DEFINITION of 'Over-Limit Fee'

Over-limit fee is a penalty charged by a credit card company if a credit card user exceeds the card’s credit limit. Over-limit fees are typically $25 for the first over-limit charge and $35 for subsequent over-limit charges, though credit card issuers are free to determine their own fees as long as they are reasonable in relation to the cardholder’s over-limit activity.

BREAKING DOWN 'Over-Limit Fee'

Some card issuers do not charge over-limit fees, and those that do must allow cardholders to opt out of paying them. If a cardholder opts out of over-limit fees, the card will be declined if it does not have enough available credit to complete the purchase, unless the card issuer allows over-limit charges with no over-limit fee.

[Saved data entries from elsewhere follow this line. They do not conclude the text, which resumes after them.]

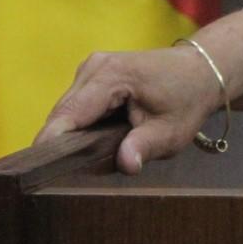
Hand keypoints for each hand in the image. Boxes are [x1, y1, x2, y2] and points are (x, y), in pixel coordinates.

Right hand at [35, 44, 224, 173]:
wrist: (202, 71)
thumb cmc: (188, 99)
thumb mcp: (172, 131)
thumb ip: (145, 147)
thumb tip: (125, 163)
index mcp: (111, 76)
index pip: (66, 117)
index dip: (51, 148)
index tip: (40, 176)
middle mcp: (93, 67)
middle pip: (60, 118)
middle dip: (67, 147)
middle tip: (80, 173)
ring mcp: (90, 69)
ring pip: (65, 115)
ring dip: (75, 137)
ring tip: (97, 155)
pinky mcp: (91, 76)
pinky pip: (74, 109)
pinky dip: (82, 127)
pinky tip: (100, 139)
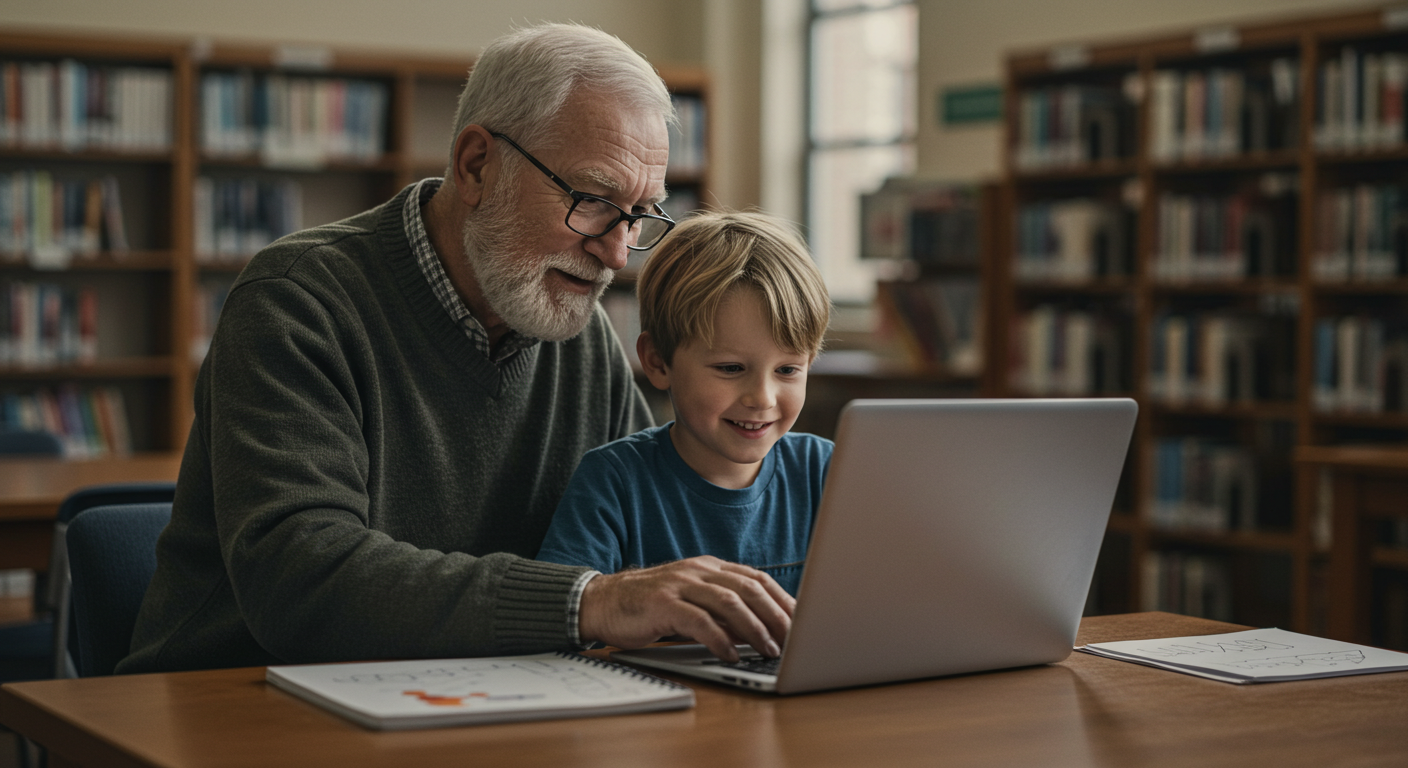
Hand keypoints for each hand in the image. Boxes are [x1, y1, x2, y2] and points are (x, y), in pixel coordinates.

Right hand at [578, 556, 795, 661]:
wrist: (603, 602)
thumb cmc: (651, 608)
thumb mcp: (692, 603)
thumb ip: (723, 611)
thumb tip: (760, 630)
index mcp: (709, 568)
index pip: (756, 579)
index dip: (782, 599)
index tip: (803, 621)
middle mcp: (698, 571)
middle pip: (749, 588)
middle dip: (776, 615)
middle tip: (796, 639)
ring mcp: (680, 585)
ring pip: (729, 602)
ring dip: (754, 628)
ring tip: (770, 650)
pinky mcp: (662, 604)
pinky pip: (698, 621)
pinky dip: (719, 639)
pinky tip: (731, 655)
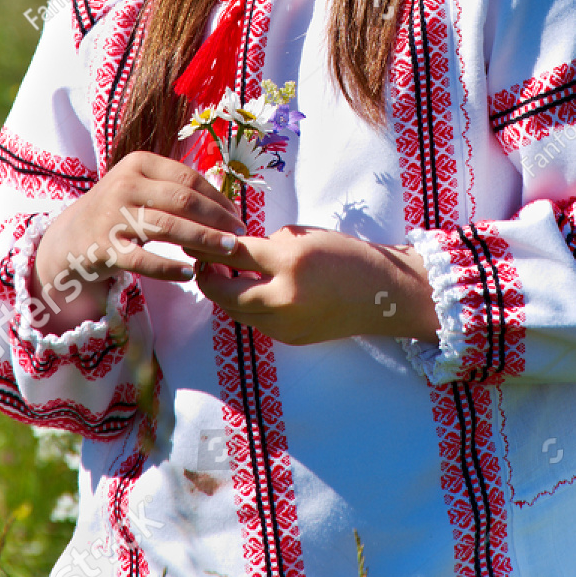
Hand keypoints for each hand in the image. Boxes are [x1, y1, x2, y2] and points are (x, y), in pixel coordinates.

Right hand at [29, 151, 246, 331]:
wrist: (69, 237)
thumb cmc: (118, 210)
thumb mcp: (141, 187)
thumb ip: (176, 190)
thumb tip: (226, 206)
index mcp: (138, 163)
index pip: (188, 178)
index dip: (218, 198)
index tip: (236, 216)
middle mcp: (124, 185)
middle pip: (183, 200)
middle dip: (217, 219)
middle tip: (239, 235)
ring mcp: (112, 216)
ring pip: (168, 227)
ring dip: (203, 240)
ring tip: (227, 250)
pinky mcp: (104, 248)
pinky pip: (143, 260)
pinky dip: (169, 268)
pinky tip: (189, 273)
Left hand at [187, 225, 438, 346]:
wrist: (380, 293)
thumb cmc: (344, 255)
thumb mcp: (304, 238)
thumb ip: (266, 245)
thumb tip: (232, 252)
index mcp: (290, 262)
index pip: (235, 254)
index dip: (210, 247)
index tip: (195, 239)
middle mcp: (284, 297)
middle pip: (224, 292)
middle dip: (207, 277)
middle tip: (202, 262)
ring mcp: (285, 324)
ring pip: (236, 311)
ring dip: (224, 294)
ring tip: (222, 275)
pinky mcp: (289, 338)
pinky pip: (255, 321)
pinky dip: (246, 306)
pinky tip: (248, 291)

Over-limit fees have become less common since the passage of the Credit Card Accountability Responsibility and Disclosure Act of 2009 (Credit CARD Act). However, while the decrease in over-limit fees is correlated with the act’s passage, it is unknown precisely if the act directly caused the decrease. What is known is that the law required creditors to allow consumers to opt out of paying over-limit fees. Opting out means not only that they will not pay over-limit fees, but also that they will not be able to spend beyond their credit limit, which limits how much debt they can get into – at least with a particular card. If they opt in, the over-limit fee cannot be higher than the amount by which they exceed their credit limit.

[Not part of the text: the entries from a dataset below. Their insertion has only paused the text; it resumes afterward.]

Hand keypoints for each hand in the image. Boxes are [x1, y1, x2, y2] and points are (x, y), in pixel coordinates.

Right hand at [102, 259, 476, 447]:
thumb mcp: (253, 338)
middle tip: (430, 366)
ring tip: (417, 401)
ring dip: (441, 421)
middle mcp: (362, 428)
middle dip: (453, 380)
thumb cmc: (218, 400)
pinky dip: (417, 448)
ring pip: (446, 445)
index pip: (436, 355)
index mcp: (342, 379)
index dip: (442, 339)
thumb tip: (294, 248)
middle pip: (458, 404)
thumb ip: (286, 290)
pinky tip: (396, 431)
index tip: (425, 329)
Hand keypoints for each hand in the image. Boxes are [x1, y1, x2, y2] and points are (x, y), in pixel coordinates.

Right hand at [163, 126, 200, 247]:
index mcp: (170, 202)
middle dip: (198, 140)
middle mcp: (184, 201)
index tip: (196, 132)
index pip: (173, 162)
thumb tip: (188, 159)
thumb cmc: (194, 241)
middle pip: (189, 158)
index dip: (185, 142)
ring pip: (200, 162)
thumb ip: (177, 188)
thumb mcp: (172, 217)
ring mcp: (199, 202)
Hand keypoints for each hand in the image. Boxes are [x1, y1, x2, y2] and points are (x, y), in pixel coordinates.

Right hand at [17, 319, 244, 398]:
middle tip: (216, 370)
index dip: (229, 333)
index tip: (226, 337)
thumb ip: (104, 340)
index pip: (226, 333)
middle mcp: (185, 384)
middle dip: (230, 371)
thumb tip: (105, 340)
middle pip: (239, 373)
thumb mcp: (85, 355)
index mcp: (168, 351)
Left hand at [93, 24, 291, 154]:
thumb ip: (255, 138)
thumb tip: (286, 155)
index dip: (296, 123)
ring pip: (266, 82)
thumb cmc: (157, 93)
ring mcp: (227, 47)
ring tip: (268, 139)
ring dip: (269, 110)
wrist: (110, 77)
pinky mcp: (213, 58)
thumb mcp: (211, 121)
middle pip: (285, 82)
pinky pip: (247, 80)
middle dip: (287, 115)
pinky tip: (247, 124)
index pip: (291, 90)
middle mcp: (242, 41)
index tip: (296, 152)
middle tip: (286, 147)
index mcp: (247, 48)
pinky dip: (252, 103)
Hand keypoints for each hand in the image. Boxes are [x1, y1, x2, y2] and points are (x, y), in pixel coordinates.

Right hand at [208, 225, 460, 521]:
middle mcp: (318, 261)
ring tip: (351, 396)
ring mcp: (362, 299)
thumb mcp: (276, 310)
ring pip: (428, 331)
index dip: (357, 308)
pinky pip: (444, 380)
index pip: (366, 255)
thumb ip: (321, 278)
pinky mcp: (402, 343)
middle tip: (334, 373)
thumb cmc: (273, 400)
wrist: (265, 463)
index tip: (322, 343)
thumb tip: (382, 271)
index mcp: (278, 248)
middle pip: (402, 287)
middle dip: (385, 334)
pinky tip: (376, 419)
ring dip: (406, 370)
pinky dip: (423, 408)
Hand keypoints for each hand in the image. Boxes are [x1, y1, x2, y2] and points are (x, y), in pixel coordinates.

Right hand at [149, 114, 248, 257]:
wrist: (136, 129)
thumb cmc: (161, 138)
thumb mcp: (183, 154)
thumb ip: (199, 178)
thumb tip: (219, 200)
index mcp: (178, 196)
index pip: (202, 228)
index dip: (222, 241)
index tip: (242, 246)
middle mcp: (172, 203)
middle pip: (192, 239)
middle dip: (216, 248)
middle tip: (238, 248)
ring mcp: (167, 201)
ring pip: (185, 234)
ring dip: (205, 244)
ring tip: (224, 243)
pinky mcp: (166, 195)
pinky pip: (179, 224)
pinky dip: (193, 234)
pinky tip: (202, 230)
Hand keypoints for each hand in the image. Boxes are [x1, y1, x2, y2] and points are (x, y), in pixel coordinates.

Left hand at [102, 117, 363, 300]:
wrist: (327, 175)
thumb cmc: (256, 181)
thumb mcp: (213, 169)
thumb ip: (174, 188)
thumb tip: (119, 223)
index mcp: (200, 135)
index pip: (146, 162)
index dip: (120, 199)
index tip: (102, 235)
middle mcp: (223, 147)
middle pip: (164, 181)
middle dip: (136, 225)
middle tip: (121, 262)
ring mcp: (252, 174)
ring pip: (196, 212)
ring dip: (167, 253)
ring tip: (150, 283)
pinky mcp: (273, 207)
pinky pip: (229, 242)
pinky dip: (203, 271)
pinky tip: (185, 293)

How Over-Limit Fees Affect Consumers

When credit card issuers more regularly charged over-limit fees, it provided auxiliary form of revenue for the companies as consumers were allowed to overspend and incur these fees. Sometimes consumers would suffer these penalties on a recurring basis if they did not maintain close watch on their spending habits. This practice changed with the passage of the Credit CARD Act.

Suppose a consumer has opted in to over-limit fees and they have a credit limit of $5,000. Their current balance is $4,980, leaving $20 in available credit. They use the card to buy dinner, which costs $42 and increases the balance to $5,022. They have gone over the limit by $22; the most the credit card company can charge them in over-limit fees is $22. What if dinner cost $102? In this case, the balance would increase to $5,082, and they would exceed the credit limit by $82. If they have not had an over-limit charge in the last six months, the credit card issuer will probably charge them a $25 over-limit fee. If they have already gone over the limit at least once in the last six months, the fee will probably be $35.